Node.js processes have always been subject to V8's heap limits, but setting them required either environment variables (`--max-old-space-size`) or programmatic APIs. `--max-heap-size` is a straightforward CLI flag:

```bash
node --max-heap-size=512 server.js
```

Unlike `--max-old-space-size`, which controls only the old generation, `--max-heap-size` applies to V8's total heap including code generation and new generation. This makes it more predictable for containerized workloads where you want a hard memory ceiling that the orchestrator can rely on.

The flag was contributed by tannal and had been in discussion for several years before landing.

## AsyncLocalStorage Gets Using Scopes

AsyncLocalStorage has been a staple for request-scoped context in web frameworks since Node.js 16. The new addition is support for `using` scopes, based on ECMAScript's Explicit Resource Management stage 3 proposal (the `Symbol.dispose` pattern).

The `using` keyword calls a [Symbol.dispose]() method when a block exits, whether normally or via an error. With the new API, you can bind an AsyncLocalStorage instance to a scope:

```javascript
import { AsyncLocalStorage } from 'node:async_hooks';

const storage = new AsyncLocalStorage();

{
  using scope = storage.enable();
  storage.run({ requestId: 'abc123' }, () => {
    // storage.get() returns { requestId: 'abc123' }
  });
}
// storage is automatically cleared when scope exits
```

This eliminates the need for explicit try/finally cleanup in many patterns. In high-throughput servers that create many short-lived storage instances, using scopes prevent the AsyncLocalStorage store from growing unboundedly.

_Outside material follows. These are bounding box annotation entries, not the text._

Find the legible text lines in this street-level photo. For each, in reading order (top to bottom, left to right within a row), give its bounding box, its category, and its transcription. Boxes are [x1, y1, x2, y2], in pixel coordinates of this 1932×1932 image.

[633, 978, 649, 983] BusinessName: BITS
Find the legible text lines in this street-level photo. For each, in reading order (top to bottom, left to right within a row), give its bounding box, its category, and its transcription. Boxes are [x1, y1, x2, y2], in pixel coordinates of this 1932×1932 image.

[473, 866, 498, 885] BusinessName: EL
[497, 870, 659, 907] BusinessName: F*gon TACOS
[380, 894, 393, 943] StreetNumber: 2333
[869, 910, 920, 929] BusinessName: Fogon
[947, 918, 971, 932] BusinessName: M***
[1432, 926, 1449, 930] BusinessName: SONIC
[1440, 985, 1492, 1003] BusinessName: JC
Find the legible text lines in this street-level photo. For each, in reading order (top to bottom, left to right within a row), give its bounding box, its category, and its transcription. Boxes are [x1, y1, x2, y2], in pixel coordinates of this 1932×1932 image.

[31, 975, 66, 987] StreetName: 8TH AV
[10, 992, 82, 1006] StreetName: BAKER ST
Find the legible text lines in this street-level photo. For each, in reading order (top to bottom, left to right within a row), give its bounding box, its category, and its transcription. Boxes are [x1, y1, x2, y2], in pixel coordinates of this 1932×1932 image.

## Crypto: TurboSHAKE and KangarooTwelve

The `crypto` module gains two new hash functions via WebCrypto integration:

- **TurboSHAKE**: variable-length output, suitable for streaming and tree hashing applications
- **KangarooTwelve**: fast 128-bit hash, a SHA-3 derivative designed as a faster alternative to SHA-256 for everyday use cases

These are available through the standard WebCrypto `SubtleCrypto.digest()` interface under their respective algorithm names.

## Other Notable Changes

- **Test runner mocking consolidated**: `MockModuleOptions.defaultExport` and `MockModuleOptions.namedExports` merged into a single `MockModuleOptions.exports` option, with an automated codemod available
- **npm upgraded to 11.12.1**: includes the latest npm features and security fixes
- **SEA code cache for ESM**: Single Executable Applications now support code caching for ESM entry points, improving startup time for bundled Node.js applications
- **module.register() deprecated**: the legacy module registration API is now formally deprecated (DEP0205)

Node.js 25 is the current unstable version line; Node.js 24 will become the next LTS candidate later this year. Most of these features will backport to LTS lines as they stabilize.